Close enough: When people come over, ask them to bring food so you can stock your freezer. When you can't be bothered reheating anything or cooking toast, press one on your speed dial, ask for the usual, and - hang the expense - get it delivered (the cost of going out after 4pm is too high).

Advice: It's important to maintain your hobbies when you have children, so you don't lose your identity, and can have some much-needed "me time". Use pretty boxes to organise your hobby items, and clearly label them. Have a designated room or nook where you can comfortably work and store your things.

Close enough: Stuff things haphazardly into the pretty boxes you bought from Ikea when you went in just to buy a whisk, labeling them as "craft" and place in the spare cupboard. Anything that comes in the post for one of six of your new hobbies you decided on at 3am after reading Pinterest, shove into a new box and experience the joy (and slight shame) of rediscovering it, unopened, 12 months from now. Yay! New hobby!

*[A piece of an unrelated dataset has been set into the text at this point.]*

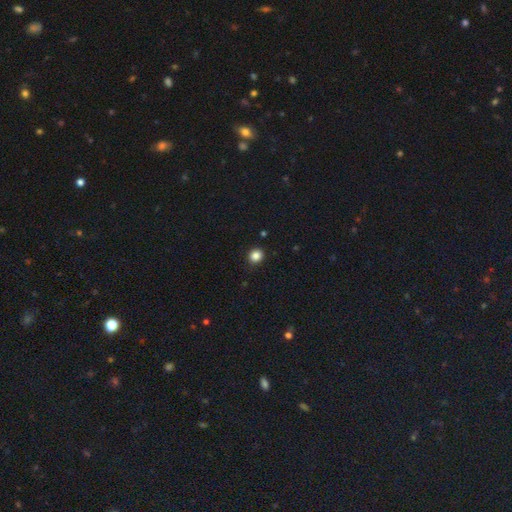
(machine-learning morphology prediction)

Advice: Set aside time with your spouse and show him how much you love him by cooking a special meal, presenting him with a home made card, or working on a hobby together, such as scrap booking.

Close enough: Greet your spouse when s/he walks in the door with more than a grunt. Organise baby sitting so you can go out for a few hours, then cancel it at the last minute because a) bubs is sick/whingey/wired, b) bubs is asleep and you want to enjoy the quiet in the comfort of your PJs, or c) sitting on the couch, staring at the same TV set at the same time after spending 3 hours getting your baby to sleep is quality time enough.

Advice: Make time to exercise. Try to do it as a family.

Close enough: When you can't settle your baby, pop him in the pram, pull on some shoes and stagger down the road. This is a good time to talk to each other about your day, the news, and how much you love your child despite having to walk him in your PJs at 1130pm to get him to sleep (after trying for 3 hours). In all honesty, those have been some really enjoyable moments :)

Advice: Love Jesus. Go to church.

Close enough: I have a hand knitted St Anthony doll that helps me find stuff after I've lost it. Works every time. Can I get a "Hallelujah!"?

Advice: Write down everything you spend, then write a budget and stick to it. Include fortnightly, monthly and yearly columns, and make sure you are saving 10% of your earnings.

Close enough: Select 'savings' over 'credit' when at the checkout. Pay your bills before the angry red letter.

I forgot to mention, you really must blog about every little thing you do. Make sure you sound like you are completely on top of things, and never forget to emphasise that, without your loving husband, beautiful children, sweet puppy and love for Jesus, you'd never get anything done. And none of your binders would match.